• _Orden de trabajo 1_
Copia sin cambios un trozo del artículo sobre el ex primer ministro de Inglaterra y el terrorismo. Empieza en las palabras "Jorge Majfud" y termina después de "parte de la CIA.".
==========
Por mar y por aire, no más

«Levanté la mano para preguntar por el millón de muertos y las armas de destrucción masiva que nunca encontraron; pero nunca me llegó el micrófono».
Jorge Majfud
El ex primer ministro de Inglaterra lo acaba de hacer una vez más. En una conferencia conmemorativa del veinte aniversario de los atentados terroristas de 2001 en Nueva York, ha insistido que “necesitamos más botas [soldados] en el campo de batalla para combatir el terrorismo”. Claro que ese terrorismo no surgió de la nada sino de las históricas intervenciones de Inglaterra y de Estados Unidos y, más recientemente, de la financiación de los muyahidín (de donde surgirían Osama bin Laden y los fundadores de los Talibán) por parte de la CIA.
==========
• _Orden de trabajo 2_
Vuelve a escribir solo los registros desde el principio hasta la línea que contiene "List the series", ambas incluidas. Cambia "chart" por "graph" y deja todo lo demás igual.

• _Extracto de datos_
==========
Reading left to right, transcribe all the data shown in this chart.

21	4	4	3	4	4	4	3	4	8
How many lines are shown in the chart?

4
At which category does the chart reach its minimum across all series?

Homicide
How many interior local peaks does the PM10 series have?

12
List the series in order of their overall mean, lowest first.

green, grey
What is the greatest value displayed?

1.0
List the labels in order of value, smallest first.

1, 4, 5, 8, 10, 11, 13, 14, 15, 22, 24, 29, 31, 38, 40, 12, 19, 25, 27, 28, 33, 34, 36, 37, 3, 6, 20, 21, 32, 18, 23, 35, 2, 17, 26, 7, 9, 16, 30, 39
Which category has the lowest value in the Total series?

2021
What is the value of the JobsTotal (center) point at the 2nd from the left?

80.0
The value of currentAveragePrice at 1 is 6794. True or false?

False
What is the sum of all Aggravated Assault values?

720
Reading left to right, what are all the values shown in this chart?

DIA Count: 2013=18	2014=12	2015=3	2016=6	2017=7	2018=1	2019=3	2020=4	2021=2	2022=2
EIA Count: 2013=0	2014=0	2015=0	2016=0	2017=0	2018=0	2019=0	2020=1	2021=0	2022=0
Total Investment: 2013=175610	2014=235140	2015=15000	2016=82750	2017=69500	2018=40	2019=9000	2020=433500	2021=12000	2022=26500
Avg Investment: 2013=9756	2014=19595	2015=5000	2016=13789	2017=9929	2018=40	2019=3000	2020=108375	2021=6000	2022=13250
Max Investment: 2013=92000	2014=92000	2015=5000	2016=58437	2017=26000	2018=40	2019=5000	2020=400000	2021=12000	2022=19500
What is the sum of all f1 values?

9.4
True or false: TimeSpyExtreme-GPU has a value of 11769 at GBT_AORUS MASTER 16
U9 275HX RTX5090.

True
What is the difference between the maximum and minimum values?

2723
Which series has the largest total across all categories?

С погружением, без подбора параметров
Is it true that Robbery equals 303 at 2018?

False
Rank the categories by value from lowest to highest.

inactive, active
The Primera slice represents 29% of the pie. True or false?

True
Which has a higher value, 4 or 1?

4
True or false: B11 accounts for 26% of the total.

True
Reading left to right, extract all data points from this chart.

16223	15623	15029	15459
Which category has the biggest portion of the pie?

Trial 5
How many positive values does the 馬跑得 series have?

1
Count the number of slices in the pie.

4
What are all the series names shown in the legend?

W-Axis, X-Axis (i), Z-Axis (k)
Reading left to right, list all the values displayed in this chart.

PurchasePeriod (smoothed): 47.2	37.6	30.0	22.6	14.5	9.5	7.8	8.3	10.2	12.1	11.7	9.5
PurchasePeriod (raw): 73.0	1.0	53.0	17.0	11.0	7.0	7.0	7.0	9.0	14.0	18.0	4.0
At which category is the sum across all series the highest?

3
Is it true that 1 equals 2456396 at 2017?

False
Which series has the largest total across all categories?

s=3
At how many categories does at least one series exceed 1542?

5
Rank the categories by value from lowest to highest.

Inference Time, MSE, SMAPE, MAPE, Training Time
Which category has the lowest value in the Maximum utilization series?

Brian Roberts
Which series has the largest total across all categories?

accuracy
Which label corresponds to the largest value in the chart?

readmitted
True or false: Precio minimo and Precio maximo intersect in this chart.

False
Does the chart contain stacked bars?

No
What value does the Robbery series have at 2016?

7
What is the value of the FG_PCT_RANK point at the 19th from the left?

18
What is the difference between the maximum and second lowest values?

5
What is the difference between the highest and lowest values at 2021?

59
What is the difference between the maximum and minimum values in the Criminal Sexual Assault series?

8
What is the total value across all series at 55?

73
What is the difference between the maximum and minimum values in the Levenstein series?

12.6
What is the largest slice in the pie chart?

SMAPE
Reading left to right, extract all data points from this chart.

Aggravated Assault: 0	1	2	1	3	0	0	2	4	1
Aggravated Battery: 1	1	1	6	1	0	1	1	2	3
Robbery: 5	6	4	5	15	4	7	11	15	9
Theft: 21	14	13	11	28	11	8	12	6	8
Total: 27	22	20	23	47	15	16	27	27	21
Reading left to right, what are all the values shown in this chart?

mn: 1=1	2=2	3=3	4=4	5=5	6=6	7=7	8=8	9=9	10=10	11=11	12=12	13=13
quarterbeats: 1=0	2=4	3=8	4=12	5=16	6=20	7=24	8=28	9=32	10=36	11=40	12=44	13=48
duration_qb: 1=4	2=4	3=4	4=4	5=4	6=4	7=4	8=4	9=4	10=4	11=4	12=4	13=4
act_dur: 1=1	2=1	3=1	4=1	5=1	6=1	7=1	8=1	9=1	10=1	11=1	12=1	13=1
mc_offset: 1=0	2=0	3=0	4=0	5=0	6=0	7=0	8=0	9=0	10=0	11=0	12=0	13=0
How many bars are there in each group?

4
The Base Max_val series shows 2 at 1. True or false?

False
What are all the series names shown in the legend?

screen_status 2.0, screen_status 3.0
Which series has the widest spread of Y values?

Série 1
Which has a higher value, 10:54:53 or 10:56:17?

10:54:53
==========
• _Resultado del ejercicio 1_
Jorge Majfud
El ex primer ministro de Inglaterra lo acaba de hacer una vez más. En una conferencia conmemorativa del veinte aniversario de los atentados terroristas de 2001 en Nueva York, ha insistido que “necesitamos más botas [soldados] en el campo de batalla para combatir el terrorismo”. Claro que ese terrorismo no surgió de la nada sino de las históricas intervenciones de Inglaterra y de Estados Unidos y, más recientemente, de la financiación de los muyahidín (de donde surgirían Osama bin Laden y los fundadores de los Talibán) por parte de la CIA.

• _Resultado del ejercicio 2_
Reading left to right, transcribe all the data shown in this graph.

21	4	4	3	4	4	4	3	4	8
How many lines are shown in the graph?

4
At which category does the graph reach its minimum across all series?

Homicide
How many interior local peaks does the PM10 series have?

12
List the series in order of their overall mean, lowest first.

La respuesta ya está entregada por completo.